Montag, 4. Januar 2016

Nagios Core 4 service failed on CentOS 7 (EPEL release)

Just a quick post to fix problems with Nagios Core 4 service under CentOS 7.

After installing Nagios Core 4 and making some basic configurations the service cannot be started on CentOS 7.

Full description of the Nagios service:

Name : nagios
Arch : x86_64
Version : 4.0.8
Release : 1.el7

CentOS Linux release 7.2.1511 (Core), yum packages updated today on January 4th, 2016.


Running the nagios.service gives the following error:

systemctl status nagios
● nagios.service - Nagios Network Monitoring
Loaded: loaded (/usr/lib/systemd/system/nagios.service; enabled; vendor preset: disabled)
Active: failed (Result: exit-code) since Mon 2016-01-04 09:32:45 EST; 7min ago
Docs: http://www.nagios.org/documentation
Process: 10738 ExecStart=/usr/sbin/nagios /etc/nagios/nagios.cfg (code=exited, status=1/FAILURE)
Process: 10736 ExecStartPre=/usr/sbin/nagios -v /etc/nagios/nagios.cfg (code=exited, status=0/SUCCESS)
Main PID: 10738 (code=exited, status=1/FAILURE)

Jan 04 09:32:45 localhost.localdomain systemd[1]: Starting Nagios Network Monitoring...
Jan 04 09:32:45 localhost.localdomain systemd[1]: Started Nagios Network Monitoring.
Jan 04 09:32:45 localhost.localdomain systemd[1]: nagios.service: main process exited, code=exited, status=1/FAILURE
Jan 04 09:32:45 localhost.localdomain systemd[1]: Unit nagios.service entered failed state.
Jan 04 09:32:45 localhost.localdomain systemd[1]: nagios.service failed.

Reviewing journalctl I can nail down the problem to:

Jan 04 09:41:25 localhost.localdomain nagios[11123]: Nagios 4.0.8 starting... (PID=11123)
Jan 04 09:41:25 localhost.localdomain nagios[11123]: Local time is Mon Jan 04 09:41:25 EST 2016
Jan 04 09:41:25 localhost.localdomain nagios[11123]: qh: Failed to init socket '/var/log/nagios/rw/nagios.qh'. bind() failed: No such file or directory
Jan 04 09:41:25 localhost.localdomain nagios[11123]: Error: Failed to initialize query handler. Aborting

Doing an Internet search got me to the following solution:
bugzilla.redhat.com

Here is my detailed steps on how to fix this:

What happened?

Recorded data:
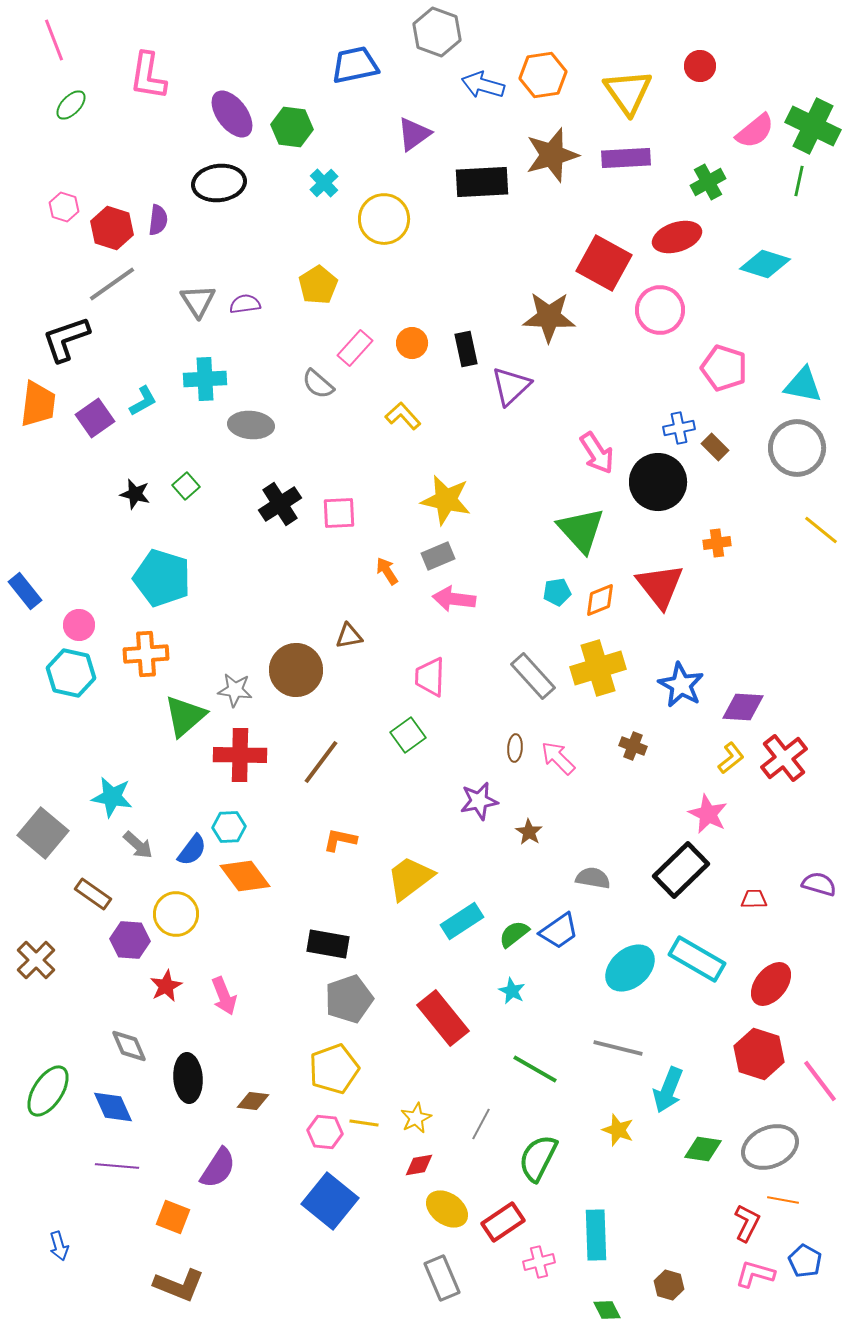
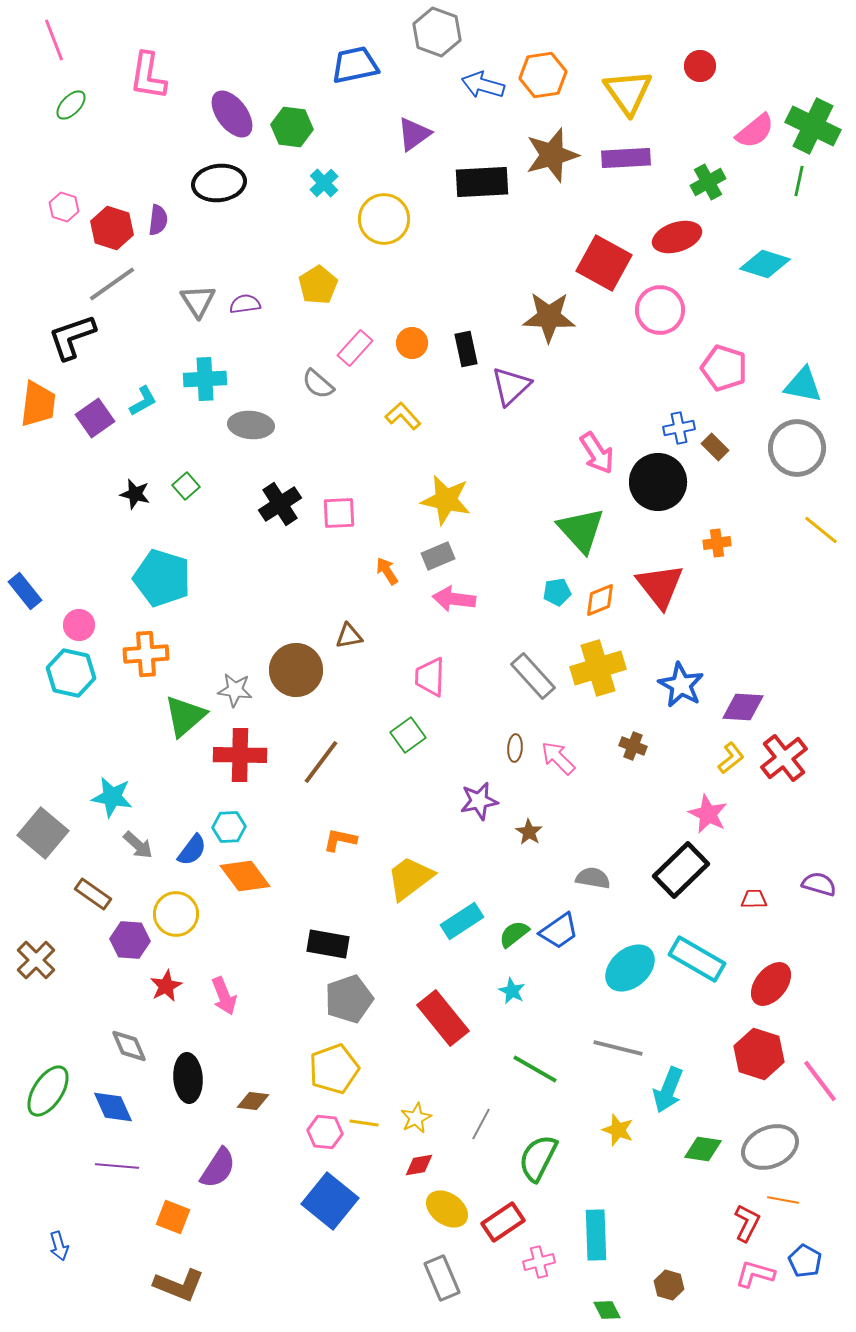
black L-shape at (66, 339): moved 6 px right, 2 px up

Work to do:
a) In the Nagios post, write out the part from "systemctl status nagios" to "vendor preset: disabled)" again, with "Network Monitoring" swapped for "Infrastructure Monitoring".
b) In the Nagios post, which socket did Nagios fail to initialize?
c) Write the next part of the Nagios post, picking up after its final sentence.

Solved problems:
a)
systemctl status nagios
● nagios.service - Nagios Infrastructure Monitoring
Loaded: loaded (/usr/lib/systemd/system/nagios.service; enabled; vendor preset: disabled)

b) '/var/log/nagios/rw/nagios.qh'

c)
Currently Nagios EPEL version 4.0.8 refuses to start because it cannot create and access its standard socket file located at /var/log/nagios/rw/nagios.qh due to some missing Nagios SELinux policy rule on CentOS 7.

This should be fixed soon (nagios-4.0.8-2.el7 ?) but until then we need to build our own local Nagios Policy module fix:

Open the following file vi /tmp/nagios-socket.te and put in the following content:
module nagios-socket 1.0;
require {
type nagios_t;
type nagios_log_t;
class sock_file { write create unlink };
class unix_stream_socket connectto;
}
allow nagios_t nagios_log_t:sock_file { write create unlink };
allow nagios_t self:unix_stream_socket connectto;

Afterwards install the policycoreutils-python YUM package if not available already on your system and type the following commands to compile, build and install the new local Nagios policy module before restarting Nagios – which should work afterwards:
yum install policycoreutils-python -y
cd /tmp;checkmodule -M -m -o nagios-socket.mod nagios-socket.te
semodule_package -o nagios-socket.pp -m nagios-socket.mod
semodule -i nagios-socket.pp
install -d -m 755 -o nagios -g nagios /var/log/nagios/rw
systemctl restart nagios && systemctl status nagios

Done!